◆ **Activities**
A) Please answer these questions from the blog post below:
(i) Who moderated the panel called Not Your Mama's Teen Reads?
(ii) What dates does the post give for Hispanic Heritage Month?
(iii) How much medium grain white rice does the recipe call for?
B) Decide whether each statement agrees with the blog post below, and back each yes or no with the deciding words quoted from it:
(i) Ellen Hopkins writes two novels a year.
(ii) The Hispanic Heritage Month celebration at Fountain bookstore takes place on Sunday.
(iii) The Arroz con Pollo recipe uses white wine vinegar.

◆ **Source passage**

»»

Allan Wolf and me, both travel weary

~I got a present: my very own necklace made from the cover image of Tía Isa Wants a Car. It’s made by All Things Small Pendants, and I plan to wear it proudly. ¡Muchisimas gracias!

~I slipped into the panel discussion called Not Your Mama’s Teen Reads, a fantastic YA panel of Simon & Schuster authors, moderated by Richmond’s own Kelly Justice, owner of Fountain Bookstore. The panelists included Ellen Hopkins, who writes two novels a year. (AHH!) She was joined by Brandon Mull (Beyonders: Seeds of Rebellion), Michelle Hodkin (The Unbecoming of Mara), and Margaret Peterson Haddix (Always War). Each and every one was funny, insightful, and charming.

~You know, I love to eat, so the children’s book luncheon was double whammy of joy. The Quote To Keep came from author Avi (new book, City of Orphans, Atheneum), on the difference between how children read and how adults read. “A child reads a book and says, ‘How did that writers know so much about me?’ The adult reads a book and says, ‘There are other people out there like me.’”

~I also did an interview for heardtv.com with Robin Reshard. It airs in Octoboer, so I’ll share the link then.

~And last, but not least, I got to eavesdrop on this quirky, driven, book-lovin’ group of businesspeople who help make your city and mine a more interesting place to live. They love books, adore authors, and are fighting for their lives.

So, in the spirit of loving Indies, I’m inviting you to support one this weekend. Please join me at Fountain bookstore this Saturday, 2 pm for a celebration of Hispanic Heritage Month. You don’t have to be Latino…just Latino-curious. We’ll have some snacks, share some book picks featuring Latino main characters (picture books to adult). We’ll even have ticket giveaways to Latin Ballet of Virginia and Havana Restaurant and Lounge. See you then!

It’s Hispanic Heritage Month. Let’s eat!

September ushers in the strangely straddled Hispanic Heritage month (Sept 15 – Oct. 15). I’ll be doing lots of appearances around town to celebrate, but this month I thought I’d share some Latin magic through my kitchen.

Here’s Arroz con Pollo – chicken and yellow rice. It’s one of those dishes that every Latin cook aspires to make well, the kind women fight about and secretly criticize behind each other’s backs. There are a million recipes, but here’s mine.

Ingredientes

Olive oil (about 5 T)

1 whole chicken cut up or (better) a collection of thighs and legs

2 T red wine vinegar

1 T dried oregano

½ pound medium grain white rice

1 small red pepper, finely chopped

1 small onion, finely chopped

3 cloves of garlic mashed

1 small tomato, seeded and chopped

¼ cup pimento-stuffed olives (I cut these in half)

««

◆ **Information supplied**

»»

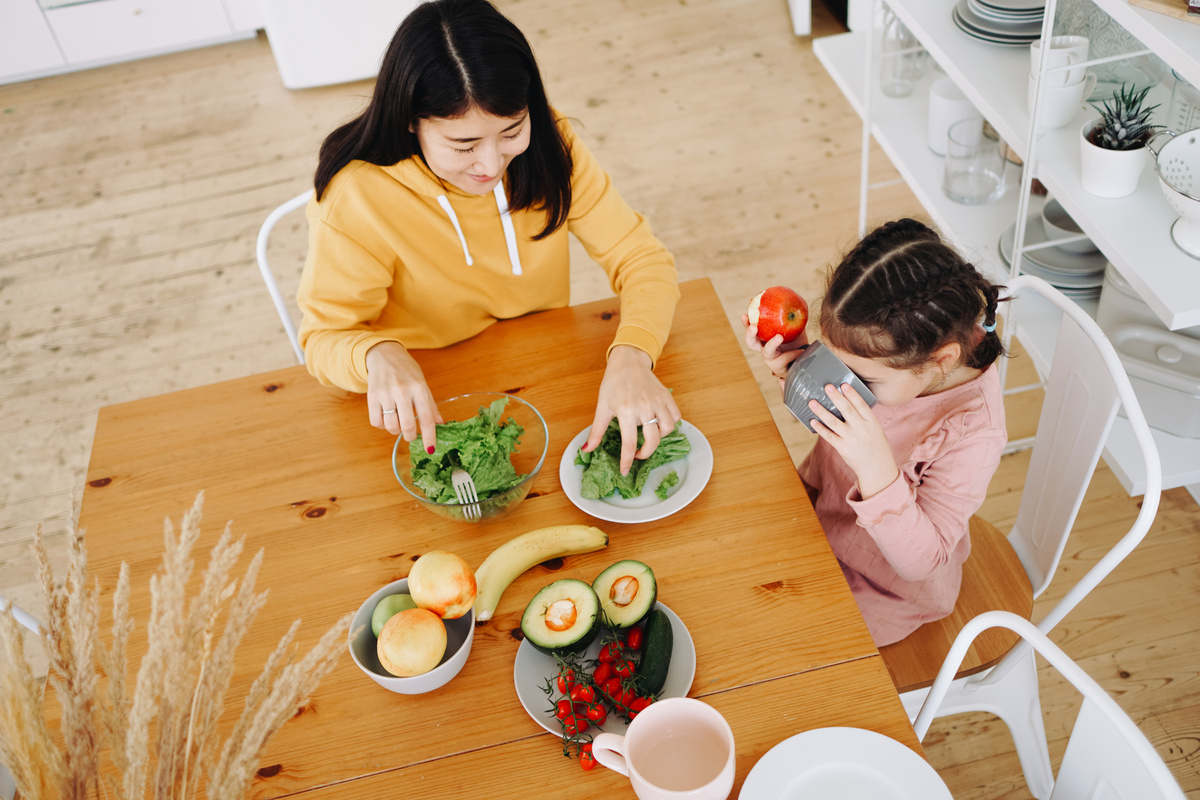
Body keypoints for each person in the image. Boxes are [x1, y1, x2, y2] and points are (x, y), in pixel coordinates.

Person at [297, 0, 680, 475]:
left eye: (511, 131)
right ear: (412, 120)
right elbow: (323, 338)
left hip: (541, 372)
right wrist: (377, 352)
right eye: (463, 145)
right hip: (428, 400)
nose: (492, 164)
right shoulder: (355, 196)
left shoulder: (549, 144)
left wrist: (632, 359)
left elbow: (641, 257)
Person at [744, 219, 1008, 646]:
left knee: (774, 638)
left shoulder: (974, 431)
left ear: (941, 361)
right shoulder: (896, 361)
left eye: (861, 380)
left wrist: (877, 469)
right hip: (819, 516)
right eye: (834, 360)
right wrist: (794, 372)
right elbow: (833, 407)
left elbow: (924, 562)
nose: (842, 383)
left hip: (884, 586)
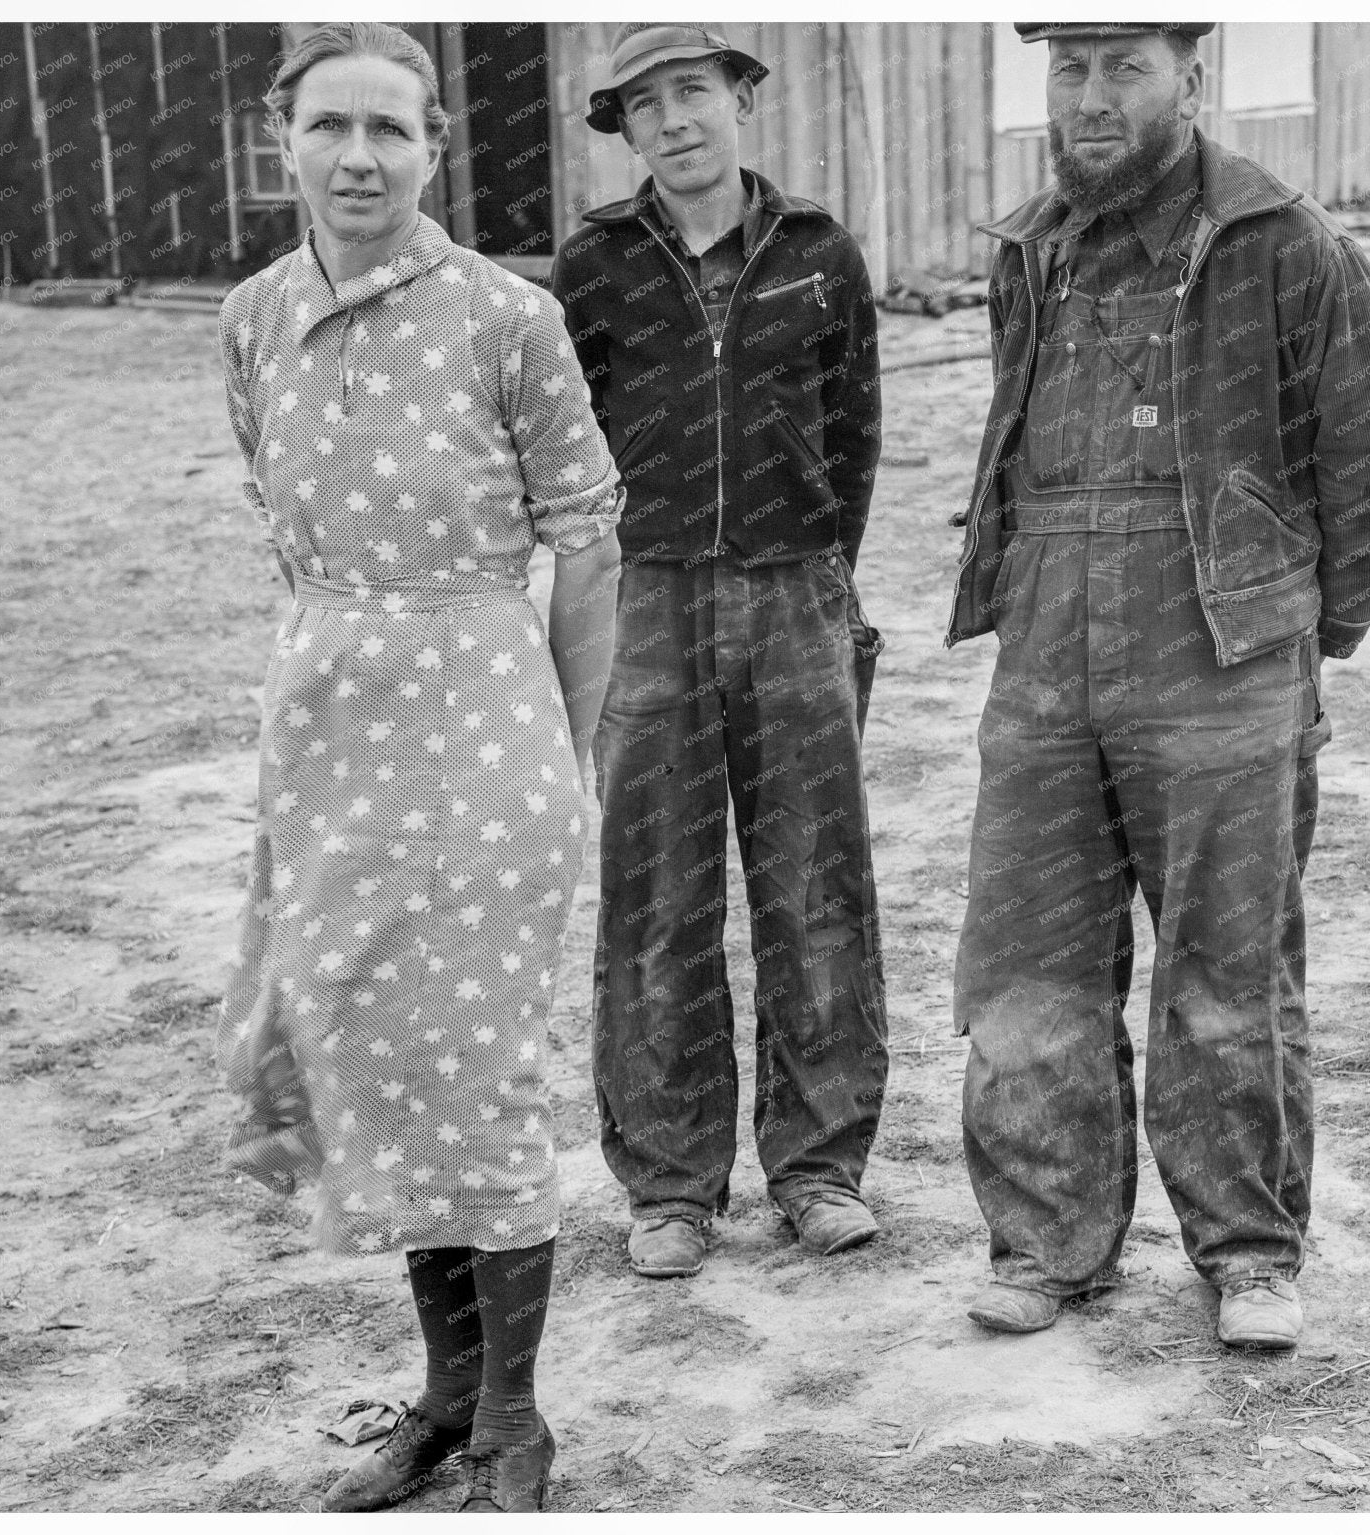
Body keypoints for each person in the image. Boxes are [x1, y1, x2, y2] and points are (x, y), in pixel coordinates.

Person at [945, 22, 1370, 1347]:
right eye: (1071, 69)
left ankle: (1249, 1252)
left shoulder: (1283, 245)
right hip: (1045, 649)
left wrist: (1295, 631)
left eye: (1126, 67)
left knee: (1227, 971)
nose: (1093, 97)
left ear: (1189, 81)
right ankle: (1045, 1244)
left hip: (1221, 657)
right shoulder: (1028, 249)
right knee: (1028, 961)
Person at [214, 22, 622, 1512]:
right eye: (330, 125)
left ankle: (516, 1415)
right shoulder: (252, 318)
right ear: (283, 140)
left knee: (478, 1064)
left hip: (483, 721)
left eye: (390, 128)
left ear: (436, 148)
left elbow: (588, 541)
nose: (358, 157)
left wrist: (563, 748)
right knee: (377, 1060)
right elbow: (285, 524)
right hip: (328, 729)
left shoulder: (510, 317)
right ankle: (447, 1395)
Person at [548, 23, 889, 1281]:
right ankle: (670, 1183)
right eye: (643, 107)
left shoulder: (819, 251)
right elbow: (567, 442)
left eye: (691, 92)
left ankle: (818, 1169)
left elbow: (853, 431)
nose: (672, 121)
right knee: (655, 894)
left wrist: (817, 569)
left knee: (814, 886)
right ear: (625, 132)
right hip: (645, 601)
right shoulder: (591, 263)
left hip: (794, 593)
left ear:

««

◆ **Task-by-task outputs**
A)
(i) Kelly Justice, owner of Fountain Bookstore
(ii) Sept 15 – Oct. 15
(iii) ½ pound

B)
(i) Yes: "Ellen Hopkins, who writes two novels a year."
(ii) No: "Please join me at Fountain bookstore this Saturday, 2 pm for a celebration of Hispanic Heritage Month."
(iii) No: "2 T red wine vinegar"